Performance Baselines
Establishing Baselines
Before optimizing, you need to know where you stand. Run baseline tests regularly to track performance over time and detect regressions early.
// Baseline test: Run weekly, compare results
export const options = {
scenarios: {
baseline: {
executor: 'constant-vus',
vus: 50,
duration: '5m',
},
},
};
Tracking Over Time
Store results with timestamps to build a performance history. Simple scripts can compare results across runs to detect regressions automatically.

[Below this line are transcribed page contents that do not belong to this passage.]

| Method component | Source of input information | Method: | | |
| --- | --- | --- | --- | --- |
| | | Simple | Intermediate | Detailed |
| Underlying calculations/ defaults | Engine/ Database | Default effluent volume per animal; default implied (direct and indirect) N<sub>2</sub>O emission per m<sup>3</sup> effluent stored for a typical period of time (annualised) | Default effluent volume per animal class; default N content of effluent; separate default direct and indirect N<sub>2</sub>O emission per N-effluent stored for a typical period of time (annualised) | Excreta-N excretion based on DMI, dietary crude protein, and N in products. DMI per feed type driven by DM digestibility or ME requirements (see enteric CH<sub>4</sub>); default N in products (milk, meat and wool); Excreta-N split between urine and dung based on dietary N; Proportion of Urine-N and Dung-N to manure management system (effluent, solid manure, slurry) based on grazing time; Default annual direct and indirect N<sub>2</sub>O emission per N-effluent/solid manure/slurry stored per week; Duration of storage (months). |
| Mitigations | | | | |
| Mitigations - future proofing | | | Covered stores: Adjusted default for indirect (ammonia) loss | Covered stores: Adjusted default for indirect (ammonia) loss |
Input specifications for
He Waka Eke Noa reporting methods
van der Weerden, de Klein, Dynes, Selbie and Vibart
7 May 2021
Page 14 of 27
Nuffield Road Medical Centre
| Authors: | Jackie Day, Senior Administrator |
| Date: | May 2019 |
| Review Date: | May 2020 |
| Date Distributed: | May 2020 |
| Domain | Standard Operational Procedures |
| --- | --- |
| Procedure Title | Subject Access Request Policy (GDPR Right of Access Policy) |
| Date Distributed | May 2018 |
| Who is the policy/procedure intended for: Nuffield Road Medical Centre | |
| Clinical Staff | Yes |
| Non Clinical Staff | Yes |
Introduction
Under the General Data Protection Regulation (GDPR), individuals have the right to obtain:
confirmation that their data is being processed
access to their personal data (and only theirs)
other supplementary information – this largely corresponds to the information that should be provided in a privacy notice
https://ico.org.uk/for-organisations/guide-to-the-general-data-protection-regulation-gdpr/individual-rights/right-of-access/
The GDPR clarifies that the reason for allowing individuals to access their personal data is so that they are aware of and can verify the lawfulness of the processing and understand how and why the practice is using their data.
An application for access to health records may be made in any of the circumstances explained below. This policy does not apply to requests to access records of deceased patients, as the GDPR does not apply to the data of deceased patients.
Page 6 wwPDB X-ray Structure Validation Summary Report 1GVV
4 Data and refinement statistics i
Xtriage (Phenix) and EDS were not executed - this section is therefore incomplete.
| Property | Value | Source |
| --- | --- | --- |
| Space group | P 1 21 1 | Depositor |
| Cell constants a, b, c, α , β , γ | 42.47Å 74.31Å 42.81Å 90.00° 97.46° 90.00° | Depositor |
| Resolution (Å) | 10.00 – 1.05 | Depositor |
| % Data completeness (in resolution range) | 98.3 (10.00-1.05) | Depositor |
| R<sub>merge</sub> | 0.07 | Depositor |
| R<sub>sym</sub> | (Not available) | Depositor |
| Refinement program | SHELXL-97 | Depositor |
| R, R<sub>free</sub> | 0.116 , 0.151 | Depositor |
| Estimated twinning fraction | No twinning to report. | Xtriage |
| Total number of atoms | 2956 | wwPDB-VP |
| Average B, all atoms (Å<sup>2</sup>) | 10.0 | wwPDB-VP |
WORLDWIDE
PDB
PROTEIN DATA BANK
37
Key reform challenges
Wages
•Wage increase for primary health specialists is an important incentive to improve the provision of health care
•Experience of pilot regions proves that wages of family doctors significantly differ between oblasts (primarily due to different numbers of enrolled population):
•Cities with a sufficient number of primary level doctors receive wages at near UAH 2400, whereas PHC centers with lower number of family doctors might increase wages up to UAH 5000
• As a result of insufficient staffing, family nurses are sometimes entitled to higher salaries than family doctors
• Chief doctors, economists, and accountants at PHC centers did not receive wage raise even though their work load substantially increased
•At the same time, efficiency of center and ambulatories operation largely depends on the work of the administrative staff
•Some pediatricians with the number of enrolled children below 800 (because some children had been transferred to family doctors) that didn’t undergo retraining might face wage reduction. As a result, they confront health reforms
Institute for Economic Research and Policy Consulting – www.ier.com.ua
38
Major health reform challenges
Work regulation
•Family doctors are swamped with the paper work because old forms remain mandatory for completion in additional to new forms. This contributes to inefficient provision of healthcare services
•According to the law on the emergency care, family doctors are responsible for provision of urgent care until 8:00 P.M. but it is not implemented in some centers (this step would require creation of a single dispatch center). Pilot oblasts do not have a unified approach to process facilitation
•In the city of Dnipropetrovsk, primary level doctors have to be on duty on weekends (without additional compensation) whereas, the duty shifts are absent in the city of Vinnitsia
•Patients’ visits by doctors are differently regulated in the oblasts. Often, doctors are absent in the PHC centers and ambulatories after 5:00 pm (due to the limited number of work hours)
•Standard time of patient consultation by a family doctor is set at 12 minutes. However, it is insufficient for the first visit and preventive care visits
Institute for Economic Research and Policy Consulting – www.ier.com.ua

# Store results with timestamp
k6 run --out json=results/$(date +%Y%m%d).json load-test.js
# Compare with previous
python compare-results.py results/20240115.json results/20240122.json
Common Issues and Solutions
Connection Limits
When testing reveals connection issues, these nginx settings help handle higher concurrent connection counts. Adjust based on your expected peak load.
# nginx.conf - Increase worker connections
events {
worker_connections 4096;
}
http {
# Increase keepalive
keepalive_timeout 65;
keepalive_requests 1000;
}
Database Connection Pool
Laravel's database configuration supports connection pooling. Tune these values based on your load test findings to balance connection availability with database resource usage.
// config/database.php
'mysql' => [
'pool' => [
'min_connections' => 10,
'max_connections' => 100,
],
],
Start with conservative values and increase based on observed connection usage. Too many connections can overwhelm your database server.
PHP-FPM Tuning
PHP-FPM settings directly impact how many concurrent requests your application can handle. These settings work well for a mid-sized application, but you should adjust based on your specific workload.
; php-fpm.conf
pm = dynamic
pm.max_children = 50
pm.start_servers = 10
pm.min_spare_servers = 5
pm.max_spare_servers = 20
pm.max_requests = 500
The pm.max_requests setting prevents memory leaks by recycling workers after a set number of requests.
Redis Connection Issues
Under load, Redis connections can become a bottleneck. Persistent connections reduce connection overhead significantly by reusing connections across requests.
// config/database.php
'redis' => [
'client' => 'phpredis',
'default' => [
'persistent' => true,
'persistent_id' => 'myapp',
'read_timeout' => 60,
],
],
The phpredis client generally performs better than predis under high load. The persistent_id ensures connections are reused across requests.
Best Practices
- Test in production-like environment - Same hardware, data volume, network
- Use realistic data - Don't test with empty database
- Simulate real user behavior - Think times, varied paths
- Monitor everything - Application, database, network, queues
- Test regularly - Catch regressions early
- Start small - Smoke tests before full load tests
- Document findings - Track improvements over time
- Test failure modes - What happens when dependencies fail?
Conclusion
Load testing is essential for production confidence. Start with simple smoke tests, establish baselines, and gradually increase sophistication. Use k6 or similar modern tools for developer-friendly testing, integrate tests into CI/CD, and always test in production-like environments. The goal is discovering limits and bottlenecks before your users do.